Non-urban region continued to drive growth in FY26. As per data sourced from retail intelligence platform, Bizom, FMCG sector’s value growth was pegged at 6 per cent in FY26 led by non-urban regions.

Value growth of non-urban regions was pegged at 6.7 per cent, while urban regions was estimated at 4.9 per cent in FY26.

In comparison, the FMCG sector’s overall value growth was estimated at 9.5 per cent in FY25 by the platform.

Categories such as staples , dairy products and packaged food led the growth of the sector in FY26. While commodities (staples) segment garnered value growth of 12.6 per cent, dairy segment’s growth was pegged at 12 per cent.

Packaged food segment’s value growth stood at 7.1 per cent and personal care segment’s value growth was pegged at 4.7 per cent.

Value growth of beverages and chocolates & confectioneries was in the range of 3.4 per cent -3.2 per cent. However, home care segment witnessed marginal decline in growth.



“Consumption trends in FY26 indicate a normalization phase rather than a broad-based recovery. While staples and dairy continue to show strong, stable growth, segments like personal care have improved year-on-year, indicating resilience in non-essential spending,” said Harshit Bora, Head of Analytics at Bizom.

“However, overall growth remains lower than FY25 and uneven across categories, with segments such as chocolates and confectionery still under pressure. The market is transitioning into a phase of selective, category-specific growth driven by evolving consumer priorities and value consciousness,” he added.

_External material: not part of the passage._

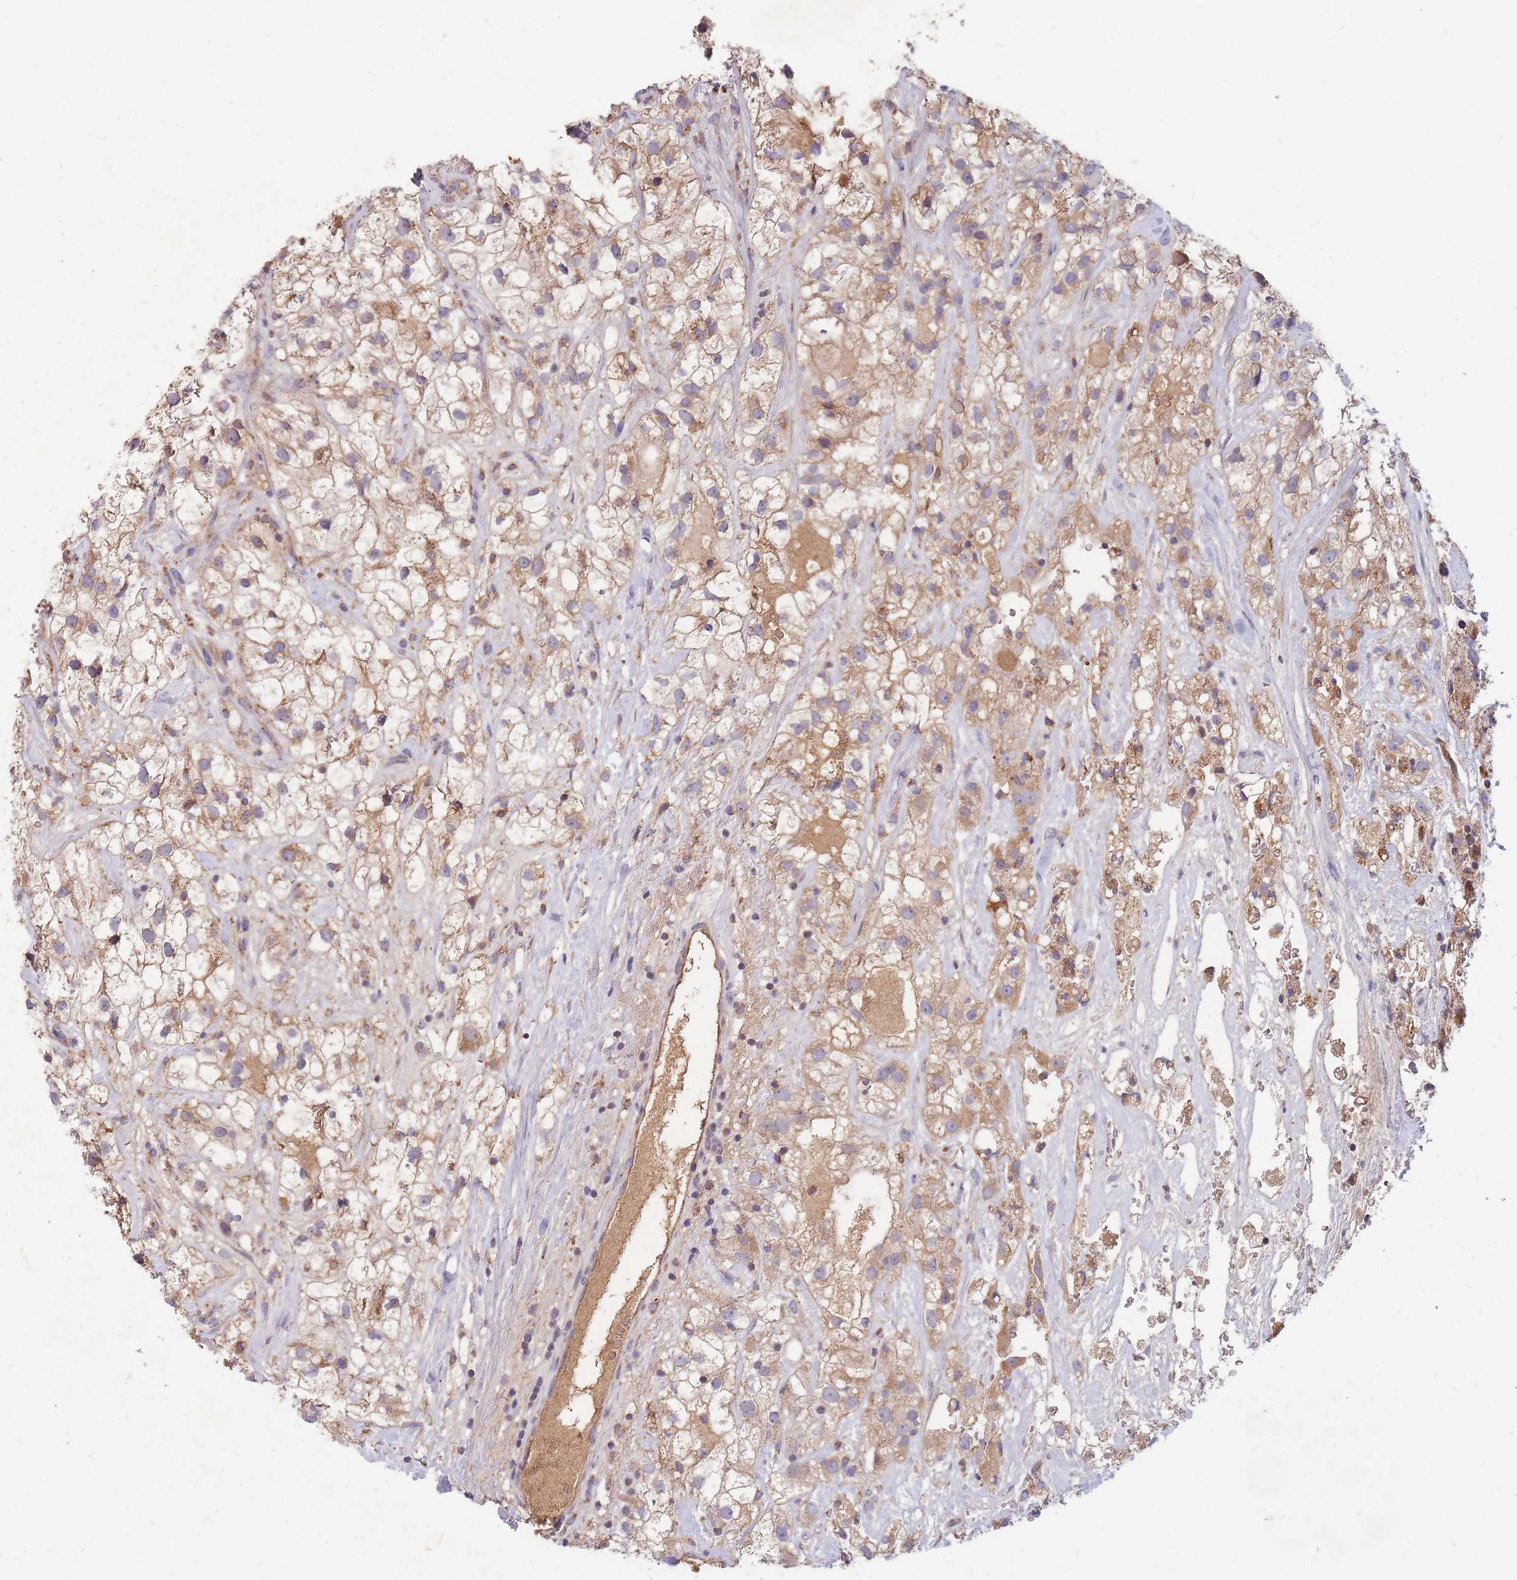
{"staining": {"intensity": "moderate", "quantity": ">75%", "location": "cytoplasmic/membranous"}, "tissue": "renal cancer", "cell_type": "Tumor cells", "image_type": "cancer", "snomed": [{"axis": "morphology", "description": "Adenocarcinoma, NOS"}, {"axis": "topography", "description": "Kidney"}], "caption": "Tumor cells exhibit medium levels of moderate cytoplasmic/membranous positivity in about >75% of cells in renal adenocarcinoma.", "gene": "PTPMT1", "patient": {"sex": "male", "age": 59}}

In terms of March quarter alone, Bizom estimated the FMCG sector’s value growth at 3.6 per cent led by non-urban regions (5 per cent value growth). Urban region’s FMCG value growth was pegged at 1.2 per cent. Categories such as packaged foods, dairy products and beverages led the sector’s growth in the March quarter.

Some FMCG firms in their earning preview have stated that they saw improvement in volume growth during the March quarter and rural demand remained resilient. However, consumer product companies are witnessing challenges of rising raw material costs due to the West Asia conflict.